You could put them into soups, but it seems a shame for such a fine morsel. Smoking them and grilling them is another good option, but you will need a fine grate on your grill to prevent the scallops from sticking or falling through.

Another bright spot about sea scallops is that, for the most part, they are sustainable. The Monterey Bay Aquarium ranks the sea scallop as a “good choice,” and there appears to be similar consensus on its Pacific cousin, the weathervane scallop.

Buy sea scallops from Alaska, Canada or New England; these are the most sustainable stocks. Oddly enough, New England scallops are doing so well because Atlantic cod are not — cod eat scallops.

A Word on ‘Diver’ Scallops: This should mean that the scallop was caught by hand by a scuba diver. It typically doesn’t. A ‘diver’ scallop normally means the meat was not treated with chemicals to keep it moist. This is a good thing, but that scallop was probably dredged, which is the worst thing about scallops. Dredging damages the ocean floor.

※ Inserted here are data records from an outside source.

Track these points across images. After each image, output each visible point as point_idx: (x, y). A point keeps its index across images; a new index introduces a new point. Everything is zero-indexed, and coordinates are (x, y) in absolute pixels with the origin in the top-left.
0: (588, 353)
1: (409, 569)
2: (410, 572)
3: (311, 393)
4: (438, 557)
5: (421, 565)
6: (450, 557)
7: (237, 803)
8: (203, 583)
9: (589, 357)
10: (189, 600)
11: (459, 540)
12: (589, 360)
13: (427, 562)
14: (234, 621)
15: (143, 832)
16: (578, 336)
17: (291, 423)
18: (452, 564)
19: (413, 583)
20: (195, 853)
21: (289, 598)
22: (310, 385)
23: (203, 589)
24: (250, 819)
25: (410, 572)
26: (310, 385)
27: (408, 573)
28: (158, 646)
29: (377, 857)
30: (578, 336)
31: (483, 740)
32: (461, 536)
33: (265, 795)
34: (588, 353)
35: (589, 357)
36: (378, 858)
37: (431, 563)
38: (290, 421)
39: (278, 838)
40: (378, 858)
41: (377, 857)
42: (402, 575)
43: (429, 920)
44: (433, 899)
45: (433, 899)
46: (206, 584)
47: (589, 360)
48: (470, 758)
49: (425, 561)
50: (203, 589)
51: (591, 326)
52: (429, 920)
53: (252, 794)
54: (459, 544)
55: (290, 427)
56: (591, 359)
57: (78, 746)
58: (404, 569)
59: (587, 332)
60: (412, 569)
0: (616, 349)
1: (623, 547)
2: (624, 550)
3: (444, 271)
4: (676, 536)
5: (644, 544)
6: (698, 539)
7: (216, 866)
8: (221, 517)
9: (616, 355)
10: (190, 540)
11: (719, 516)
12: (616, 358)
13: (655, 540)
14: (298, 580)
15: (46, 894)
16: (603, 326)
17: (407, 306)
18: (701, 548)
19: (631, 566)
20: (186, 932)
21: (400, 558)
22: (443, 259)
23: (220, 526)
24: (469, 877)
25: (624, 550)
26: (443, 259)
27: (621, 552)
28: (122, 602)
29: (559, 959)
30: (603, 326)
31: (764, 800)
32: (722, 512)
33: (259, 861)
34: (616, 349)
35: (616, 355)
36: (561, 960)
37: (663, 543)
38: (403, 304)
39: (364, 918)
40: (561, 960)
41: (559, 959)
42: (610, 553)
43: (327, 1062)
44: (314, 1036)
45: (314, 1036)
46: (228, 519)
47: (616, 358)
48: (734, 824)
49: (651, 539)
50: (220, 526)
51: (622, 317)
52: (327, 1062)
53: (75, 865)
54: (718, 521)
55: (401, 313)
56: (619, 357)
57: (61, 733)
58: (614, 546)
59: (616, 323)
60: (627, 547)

When you locate sea scallops, find out where they come from, then ask if they are ‘dry-packed’ or wet-packed. “Wet” scallops are often treated with chemical moisture-retaining agents and preservatives. I avoid them.

One more note: Scallops freeze very well, so don’t be scared about buying them pre-frozen. They are a far better alternative to “fresh” wet-packed scallops.